• Document passage:
=== Section Start ===
The Router Layer
The router is the brain of your multi-agent system.
It listens to the user, figures out what they mean, and decides which agent (or agents) should handle the task.
You can think of it as a traffic controller for AI — lightweight, fast, and domain-aware.
How It Works
-
A user sends a natural language query.
Example: “Show me orders this week and top-selling products.” -
The router runs a small LLM call (or intent classifier).
It maps the query to one or more domains — likeOrders,Products, orAnalytics. -
Depending on the result:
- If there’s one domain, it runs a single agent.
- If there are multiple, it launches agents in parallel.
Example
Let’s walk through an ecommerce example:
User: “Show me total revenue and inventory for this week.”
| Step | What Happens | Layer |
|---|---|---|
| 1 | Router detects Orders and Inventory domains | Router |
| 2 | Both agents spin up | Sub-Agent |
| 3 | Orders agent fetches total revenue | Data Layer |
| 4 | Inventory agent checks stock levels | Data Layer |
| 5 | Results stream back together (chart + table) | Output |
The router itself doesn’t know how to get the data.
It just knows who knows how.
Intent Detection
The router’s core job is intent detection.
You can implement it in several ways:
1. Using a Light LLM Call
const intent = await generateText({
model: "openai/gpt-4o-mini",
prompt: `
You are a router. Given a query, decide which domains apply.
=== Section End ===
• Record excerpts:
=== Section Start ===
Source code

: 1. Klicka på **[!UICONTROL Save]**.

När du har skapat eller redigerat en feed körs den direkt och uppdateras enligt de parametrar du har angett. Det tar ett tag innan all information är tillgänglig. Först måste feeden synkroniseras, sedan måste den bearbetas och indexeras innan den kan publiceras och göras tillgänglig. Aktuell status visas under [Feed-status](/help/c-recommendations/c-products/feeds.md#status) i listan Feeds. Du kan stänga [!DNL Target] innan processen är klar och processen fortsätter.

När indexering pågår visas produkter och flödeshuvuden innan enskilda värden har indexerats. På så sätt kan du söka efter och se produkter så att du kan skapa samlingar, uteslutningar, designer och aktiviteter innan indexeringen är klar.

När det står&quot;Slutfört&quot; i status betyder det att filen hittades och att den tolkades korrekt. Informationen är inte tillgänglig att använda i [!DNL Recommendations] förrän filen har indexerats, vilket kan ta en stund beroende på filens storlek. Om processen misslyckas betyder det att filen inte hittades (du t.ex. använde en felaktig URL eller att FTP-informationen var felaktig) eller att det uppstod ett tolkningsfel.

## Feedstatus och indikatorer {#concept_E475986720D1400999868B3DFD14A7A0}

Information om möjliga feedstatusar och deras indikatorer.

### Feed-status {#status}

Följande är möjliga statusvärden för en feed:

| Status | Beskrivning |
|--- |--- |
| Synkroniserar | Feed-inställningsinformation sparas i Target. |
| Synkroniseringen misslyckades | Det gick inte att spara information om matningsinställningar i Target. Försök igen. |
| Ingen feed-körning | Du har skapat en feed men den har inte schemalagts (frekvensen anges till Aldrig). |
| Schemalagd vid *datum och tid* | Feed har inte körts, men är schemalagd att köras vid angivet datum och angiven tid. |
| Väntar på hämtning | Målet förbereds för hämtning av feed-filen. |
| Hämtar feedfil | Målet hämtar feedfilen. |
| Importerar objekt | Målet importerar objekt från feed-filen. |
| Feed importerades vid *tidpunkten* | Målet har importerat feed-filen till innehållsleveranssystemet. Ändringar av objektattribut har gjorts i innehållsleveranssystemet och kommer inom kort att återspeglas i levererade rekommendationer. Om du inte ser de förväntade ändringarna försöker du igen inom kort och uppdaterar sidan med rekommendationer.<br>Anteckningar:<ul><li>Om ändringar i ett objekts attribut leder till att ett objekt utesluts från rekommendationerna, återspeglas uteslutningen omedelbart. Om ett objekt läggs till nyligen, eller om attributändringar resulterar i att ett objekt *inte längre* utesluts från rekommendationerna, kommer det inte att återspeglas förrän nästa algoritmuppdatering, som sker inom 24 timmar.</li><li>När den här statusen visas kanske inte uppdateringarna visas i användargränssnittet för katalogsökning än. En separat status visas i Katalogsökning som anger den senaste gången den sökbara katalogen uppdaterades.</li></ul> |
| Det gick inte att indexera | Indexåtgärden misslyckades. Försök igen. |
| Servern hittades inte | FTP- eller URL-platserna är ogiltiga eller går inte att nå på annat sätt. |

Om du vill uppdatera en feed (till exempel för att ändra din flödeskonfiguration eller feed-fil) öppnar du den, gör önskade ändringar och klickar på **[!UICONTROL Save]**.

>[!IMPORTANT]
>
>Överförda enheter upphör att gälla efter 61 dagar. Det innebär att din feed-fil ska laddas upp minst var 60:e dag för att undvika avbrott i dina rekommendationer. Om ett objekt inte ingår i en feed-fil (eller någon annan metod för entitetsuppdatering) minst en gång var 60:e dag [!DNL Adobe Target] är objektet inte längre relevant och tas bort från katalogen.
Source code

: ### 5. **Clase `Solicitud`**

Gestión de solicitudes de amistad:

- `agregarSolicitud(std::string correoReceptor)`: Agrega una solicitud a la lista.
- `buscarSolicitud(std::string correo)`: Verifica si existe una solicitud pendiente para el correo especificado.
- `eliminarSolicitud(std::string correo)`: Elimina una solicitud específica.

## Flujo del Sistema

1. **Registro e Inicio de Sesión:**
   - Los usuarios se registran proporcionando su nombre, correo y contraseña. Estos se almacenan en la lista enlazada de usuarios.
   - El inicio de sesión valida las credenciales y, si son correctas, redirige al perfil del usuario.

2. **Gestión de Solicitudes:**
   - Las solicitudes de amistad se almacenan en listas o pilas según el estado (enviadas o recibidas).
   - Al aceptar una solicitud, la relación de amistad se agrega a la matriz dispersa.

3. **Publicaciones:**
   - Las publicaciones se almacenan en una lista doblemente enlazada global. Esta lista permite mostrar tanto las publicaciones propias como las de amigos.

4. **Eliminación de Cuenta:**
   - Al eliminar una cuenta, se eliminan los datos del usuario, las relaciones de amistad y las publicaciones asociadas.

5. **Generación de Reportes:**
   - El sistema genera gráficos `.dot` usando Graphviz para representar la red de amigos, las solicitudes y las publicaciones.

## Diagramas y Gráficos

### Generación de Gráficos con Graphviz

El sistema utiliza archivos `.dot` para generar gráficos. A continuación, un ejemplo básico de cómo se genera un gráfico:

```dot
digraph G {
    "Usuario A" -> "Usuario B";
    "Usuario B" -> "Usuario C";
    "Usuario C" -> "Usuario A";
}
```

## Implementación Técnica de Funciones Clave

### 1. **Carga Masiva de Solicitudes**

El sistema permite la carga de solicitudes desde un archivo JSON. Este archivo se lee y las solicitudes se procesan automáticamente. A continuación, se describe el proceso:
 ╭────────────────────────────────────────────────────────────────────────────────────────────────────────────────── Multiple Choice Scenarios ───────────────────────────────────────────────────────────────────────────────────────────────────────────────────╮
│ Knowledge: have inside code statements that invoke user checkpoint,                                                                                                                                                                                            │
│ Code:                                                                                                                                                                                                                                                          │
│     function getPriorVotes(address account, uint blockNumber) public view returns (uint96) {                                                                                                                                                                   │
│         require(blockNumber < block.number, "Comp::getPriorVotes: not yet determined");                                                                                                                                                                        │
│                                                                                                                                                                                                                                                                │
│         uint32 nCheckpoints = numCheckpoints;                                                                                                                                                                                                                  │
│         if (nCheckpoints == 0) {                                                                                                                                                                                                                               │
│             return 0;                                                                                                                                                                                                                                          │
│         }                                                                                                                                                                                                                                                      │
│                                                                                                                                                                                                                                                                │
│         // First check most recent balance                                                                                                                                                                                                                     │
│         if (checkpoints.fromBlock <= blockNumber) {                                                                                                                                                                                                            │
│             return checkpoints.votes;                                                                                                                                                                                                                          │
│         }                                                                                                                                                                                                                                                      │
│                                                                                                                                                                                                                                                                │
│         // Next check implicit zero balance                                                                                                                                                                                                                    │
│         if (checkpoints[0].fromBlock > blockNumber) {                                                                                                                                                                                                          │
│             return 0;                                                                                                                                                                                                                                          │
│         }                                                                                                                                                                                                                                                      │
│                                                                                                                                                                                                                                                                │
=== Section End ===
• What you will do:
1. In the router layer text's ecommerce example, why do both agents spin up in step 2? Answer in one to three sentences.
2. Which model does the light LLM call in the router layer text use?
3. Please continue the router layer text from the point where it stops.

• List of answers:
1. The router detected two domains in the query, Orders and Inventory. When a query maps to multiple domains, the router launches the matching agents in parallel.

2. "openai/gpt-4o-mini"

3.
Domains: Orders, Inventory, Products, Analytics.
Query: "Show me revenue and stock this week."
`,
})Output:
{
"domains": ["Orders", "Inventory"]
}2. Using Rules or Keywords
For simpler cases, you can skip the LLM entirely:
function detectDomains(query: string) {
const domains = []
if (query.includes("revenue") || query.includes("sales"))
domains.push("Orders")
if (query.includes("inventory") || query.includes("stock"))
domains.push("Inventory")
if (query.includes("products")) domains.push("Products")
return domains
}Multi-Intent Handling
When a query touches more than one domain (like “sales and stock”), the router can split the query into sub-tasks.
Each sub-agent then works independently, like teammates on parallel threads.
This is where routers shine — they turn messy natural language into structured, parallel execution.
Optional Plan Path
For more complex requests (“Compare last month’s orders to this month and summarize top categories”), the router can also return an execution plan.
Example output:
{
"domains": ["Orders", "Analytics"],
"plan": [
"Fetch last month's orders",
"Fetch this month's orders",
"Compare totals and summarize by category"
]
}This lets you run multi-step reasoning with clear boundaries.
Key Design Idea
Keep your router simple and deterministic.
- It should only decide who acts, never how to act.
- It’s the conductor — not the orchestra.
That simplicity makes it fast, predictable, and easy to extend.